(TEXT FOR ANALYSIS)
Sometimes you have to step up the reSILLYense
Uh oh! That was my single thought as the dark coloured Toyota drove straight into the side of my car and pushed me onto the other side of the road. My thoughts rapidly advanced when my eyes focused on the two lanes of on coming traffic and I somehow managed to steer my half caved in car to the edge of the road. I think I even managed a head check.
Only a few days earlier I had played a dying car crash victim for a training course and the whole life imitating art really scared the crap out of me. Noticing the car just before it hit, hearing the screech of his tyres and the smash of metal and feeling the loss of control do not count among my favourite life moments. Though I am very grateful for the kindness of my family and friends (special shout out to DA, MS, JC, SS, BP, RH, BW, & SC) and for the comfort chocolate I justifiably consumed afterwards.
The accident happened on a Friday. Fridays are my day to pulled together our internal Global Emergency Monitor, which is a summary of all the current and breaking emergencies around the world. Between the ongoing nightmare in the Democratic Republic of Congo, the food crises in West and East Africa, the aftermath of Hurricane Sandy in Haiti and Syria I selfishly didn’t feel like doing this report. I sat at my desk and took a moment to look at the picture of one of my sponsor children. She is eight years old and she lives in Gaza. A Google search told me her village is situated right in the middle of the bombing.
I don’t know enough to talk about the politics of the Israeli Palestinian conflict. I am not smart enough to really understand my car insurance policy let alone the history of this troubled area. I am not even sure if I should be happy or concerned that Palestine has just been acknowledged as a state by the U.N.

(PROBLEMS TO SOLVE)
(1) In the post about the car crash, how old is the sponsor child in the writer's picture, and where does she live?
(2) Pick up the post about the car crash after its last sentence and continue it.

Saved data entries
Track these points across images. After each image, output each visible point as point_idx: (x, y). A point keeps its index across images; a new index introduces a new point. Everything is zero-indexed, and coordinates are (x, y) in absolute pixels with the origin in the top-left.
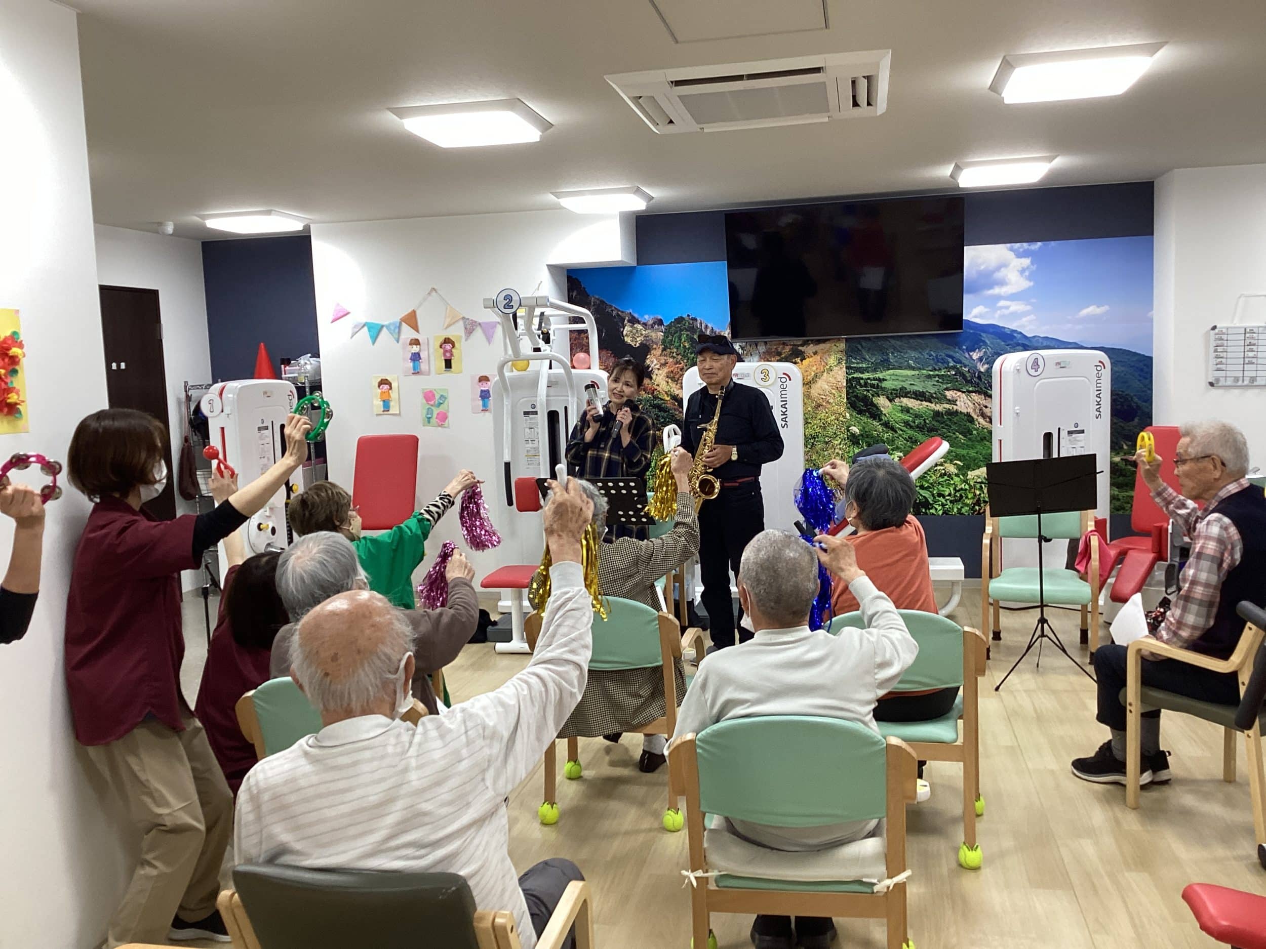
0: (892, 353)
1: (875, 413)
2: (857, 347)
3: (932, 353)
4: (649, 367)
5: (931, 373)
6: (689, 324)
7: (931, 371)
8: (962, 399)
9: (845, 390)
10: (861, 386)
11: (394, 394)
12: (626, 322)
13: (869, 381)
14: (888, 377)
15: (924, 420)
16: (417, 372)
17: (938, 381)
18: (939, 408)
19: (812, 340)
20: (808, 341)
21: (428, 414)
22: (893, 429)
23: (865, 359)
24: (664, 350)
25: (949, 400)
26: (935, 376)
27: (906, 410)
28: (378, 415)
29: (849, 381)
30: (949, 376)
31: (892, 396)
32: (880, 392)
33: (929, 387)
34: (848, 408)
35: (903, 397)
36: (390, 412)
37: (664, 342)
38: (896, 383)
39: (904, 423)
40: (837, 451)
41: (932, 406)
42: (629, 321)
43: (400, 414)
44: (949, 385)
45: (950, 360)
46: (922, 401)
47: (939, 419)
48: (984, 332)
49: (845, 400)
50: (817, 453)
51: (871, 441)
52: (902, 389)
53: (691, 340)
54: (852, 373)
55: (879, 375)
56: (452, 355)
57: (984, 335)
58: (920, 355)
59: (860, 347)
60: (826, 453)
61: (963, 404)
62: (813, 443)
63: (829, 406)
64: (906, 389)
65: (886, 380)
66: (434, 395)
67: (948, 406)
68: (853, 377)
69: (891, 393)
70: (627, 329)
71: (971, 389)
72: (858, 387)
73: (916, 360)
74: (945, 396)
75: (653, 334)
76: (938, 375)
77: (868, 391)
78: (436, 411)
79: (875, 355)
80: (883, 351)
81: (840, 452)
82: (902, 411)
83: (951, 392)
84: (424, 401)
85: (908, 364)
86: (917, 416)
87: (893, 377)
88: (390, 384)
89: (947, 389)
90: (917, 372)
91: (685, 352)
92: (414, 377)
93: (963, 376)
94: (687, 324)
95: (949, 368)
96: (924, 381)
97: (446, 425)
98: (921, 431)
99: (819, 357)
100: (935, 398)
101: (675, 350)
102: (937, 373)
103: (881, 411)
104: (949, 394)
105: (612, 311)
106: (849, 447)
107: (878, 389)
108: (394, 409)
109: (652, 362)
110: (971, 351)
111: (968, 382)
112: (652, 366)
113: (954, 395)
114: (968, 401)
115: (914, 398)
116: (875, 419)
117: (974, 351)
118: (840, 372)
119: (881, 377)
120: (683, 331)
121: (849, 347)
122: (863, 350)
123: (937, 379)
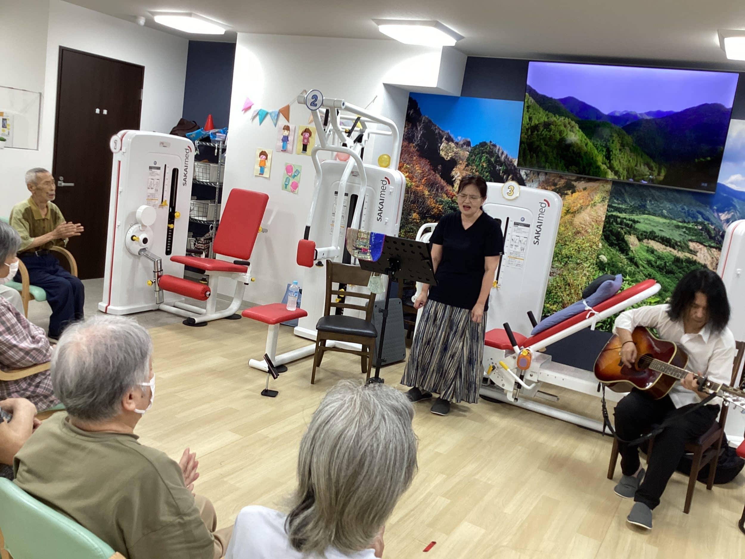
0: (650, 201)
1: (624, 248)
2: (620, 190)
3: (685, 207)
4: (453, 177)
5: (680, 224)
6: (490, 148)
7: (681, 222)
8: (702, 252)
9: (603, 224)
10: (617, 224)
11: (268, 163)
12: (444, 139)
13: (625, 221)
14: (641, 221)
15: (665, 263)
16: (284, 150)
17: (684, 232)
18: (681, 255)
19: (584, 178)
20: (581, 178)
21: (286, 181)
22: (636, 265)
23: (626, 202)
24: (467, 166)
25: (691, 250)
26: (683, 227)
27: (652, 251)
28: (256, 176)
29: (608, 217)
30: (696, 230)
31: (643, 236)
32: (632, 232)
33: (676, 236)
34: (602, 239)
35: (651, 239)
36: (264, 176)
37: (468, 159)
38: (647, 226)
39: (648, 261)
40: (585, 272)
41: (675, 252)
42: (446, 139)
43: (269, 179)
44: (694, 238)
45: (700, 216)
46: (666, 246)
47: (679, 264)
48: (737, 198)
49: (601, 232)
50: (568, 270)
51: (616, 271)
52: (652, 232)
53: (489, 161)
54: (611, 211)
55: (634, 217)
56: (308, 141)
57: (735, 200)
58: (674, 207)
59: (623, 191)
60: (575, 272)
61: (702, 256)
62: (566, 262)
63: (587, 235)
64: (655, 233)
65: (640, 222)
66: (292, 169)
67: (688, 255)
68: (612, 215)
69: (642, 235)
70: (443, 146)
71: (713, 245)
72: (614, 224)
73: (670, 211)
74: (688, 247)
75: (461, 152)
76: (686, 227)
77: (622, 228)
78: (292, 180)
79: (635, 200)
80: (643, 198)
81: (588, 274)
82: (648, 251)
83: (694, 244)
84: (286, 172)
85: (662, 212)
86: (659, 258)
87: (646, 221)
88: (267, 156)
89: (691, 241)
90: (668, 221)
91: (482, 170)
92: (282, 153)
93: (708, 232)
94: (488, 148)
95: (697, 223)
96: (672, 230)
97: (296, 192)
98: (661, 272)
99: (587, 193)
100: (678, 246)
101: (475, 168)
102: (685, 225)
103: (630, 248)
104: (692, 245)
105: (436, 129)
106: (596, 271)
107: (631, 228)
108: (266, 175)
109: (457, 174)
110: (721, 212)
111: (711, 238)
112: (456, 177)
113: (696, 246)
114: (707, 255)
115: (660, 242)
116: (623, 253)
117: (723, 212)
118: (602, 209)
119: (636, 219)
120: (483, 153)
121: (614, 188)
122: (625, 194)
123: (684, 230)
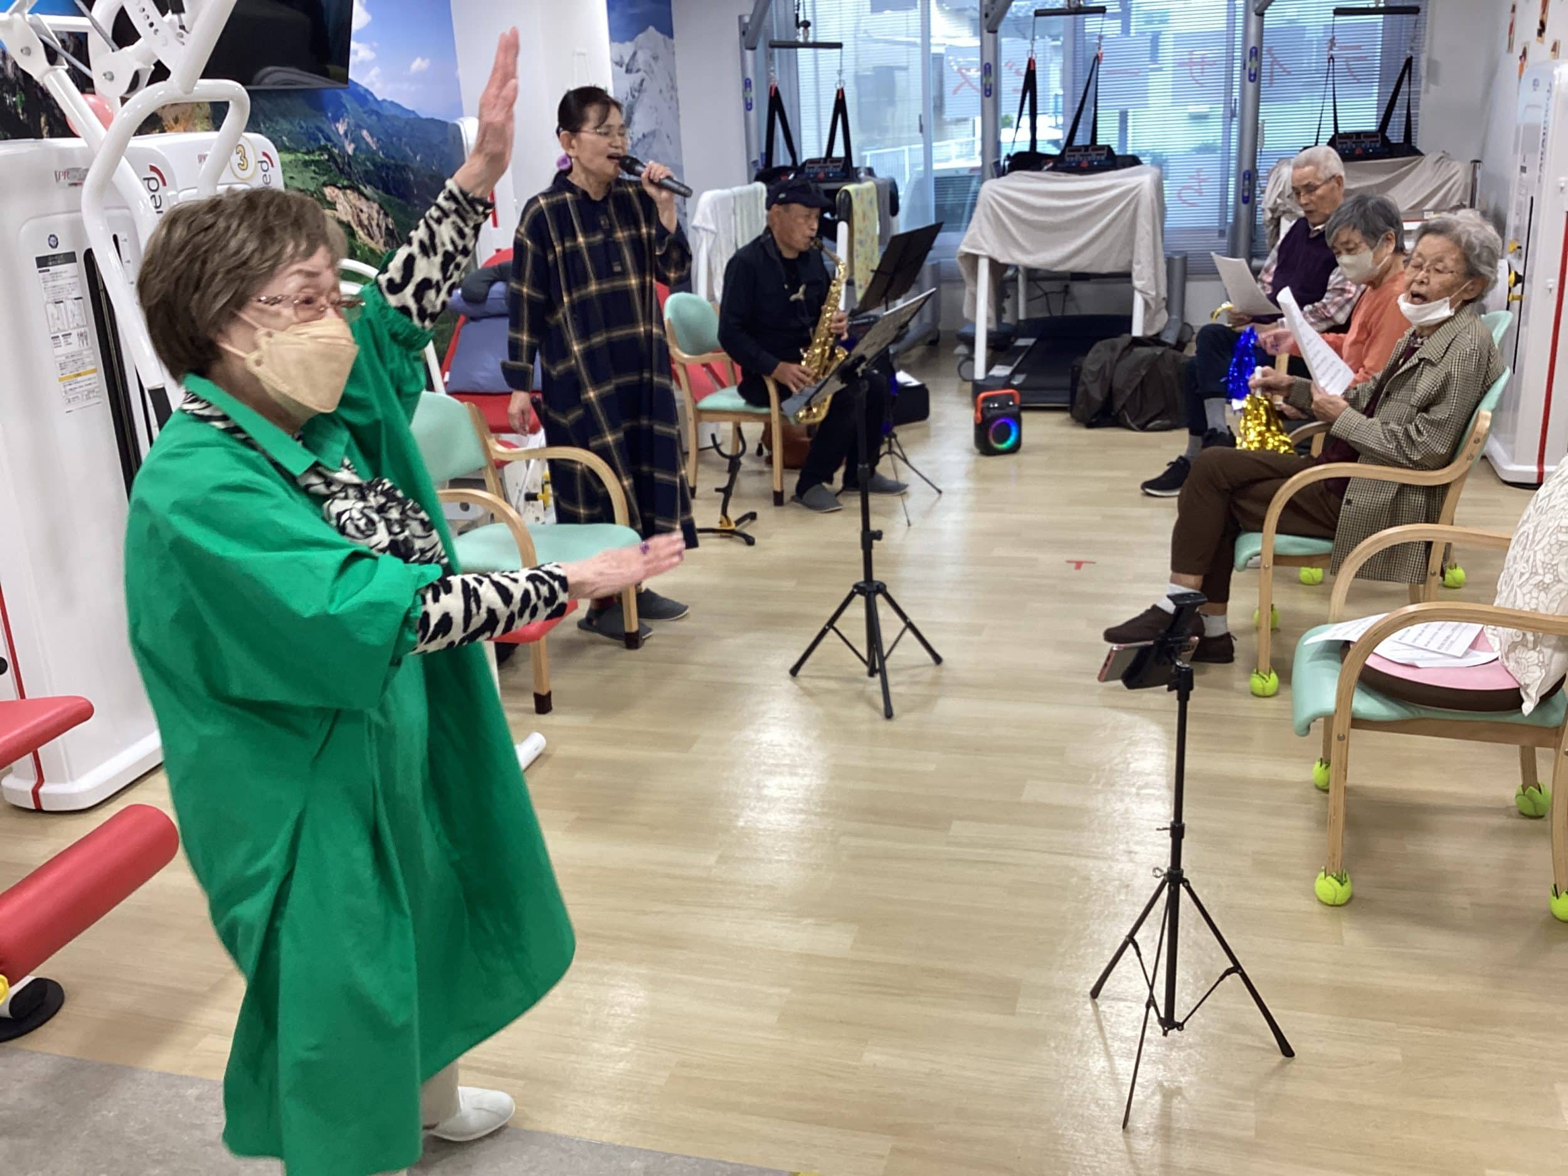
3: (303, 123)
5: (307, 158)
7: (305, 154)
8: (340, 201)
25: (328, 202)
26: (311, 163)
30: (324, 163)
44: (326, 178)
45: (321, 136)
58: (290, 127)
61: (342, 208)
71: (345, 183)
73: (289, 135)
74: (325, 197)
76: (313, 161)
83: (329, 189)
89: (325, 185)
93: (335, 161)
95: (322, 150)
96: (303, 172)
99: (182, 130)
102: (312, 157)
111: (341, 172)
113: (332, 194)
114: (345, 203)
117: (338, 121)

(TASK ANSWERS)
(1) She is eight years old and lives in Gaza.

(2)
I do know that the eyes of a young girl stare out at me from a photo that has travelled half way across the world to my letterbox. And they make me care more than I thought possible. Her hand written ‘I love you’ with a smiley face in bright pink texta makes me pay more attention to the news and to our government policies on aid, development, and foreign affairs.
I’ve had a lot of stupid thoughts over my life. When I was a kid I thought I could re-jig the toilet flush to sound like a car engine so it wouldn’t scare me as much at night. As a teenager I thought stuffing my bra with tissues, money and my house key was a practical solution to increasing their size and not having to carry a hang bag. As a sometimes-mature adult I continue to have stupid thoughts. I often think the packaging on the Lindt chocolate wrapper would make an awesome wedding dress. As I am writing this though my thoughts are only of a little girl in Gaza. Will she receive the Christmas card and stickers I just sent? Will she ever know that a stranger on the other side of the world has spent the past two weeks searching the Internet to try to understand why she is living under the threat of bombs?